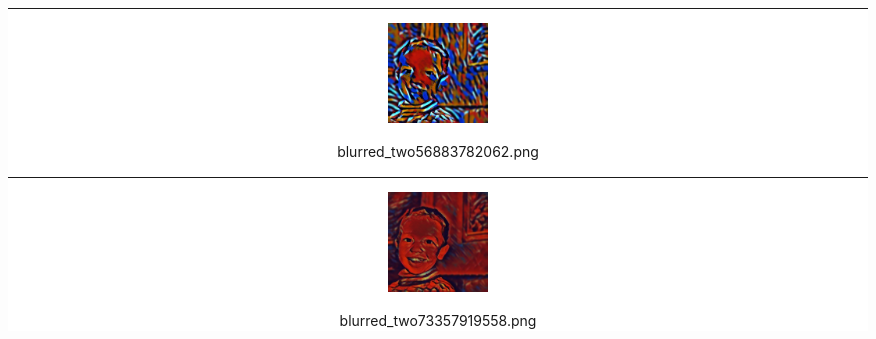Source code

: ***

<p align="center">  <img width="100" height="100" src="blurred_two56883782062.png?"> </p><p align="center">blurred_two56883782062.png</p>

***

<p align="center">  <img width="100" height="100" src="blurred_two73357919558.png?"> </p><p align="center">blurred_two73357919558.png</p>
━━━━━━━━━━
#### PROBLEM DESCRIPTION
Each line of the data must be transcribed exactly; pictures are not carried over.

#### EXERCISE SOLUTION
Source code

: ***

<p align="center">  <img width="100" height="100" src="blurred_two56883782062.png?"> </p><p align="center">blurred_two56883782062.png</p>

***

<p align="center">  <img width="100" height="100" src="blurred_two73357919558.png?"> </p><p align="center">blurred_two73357919558.png</p>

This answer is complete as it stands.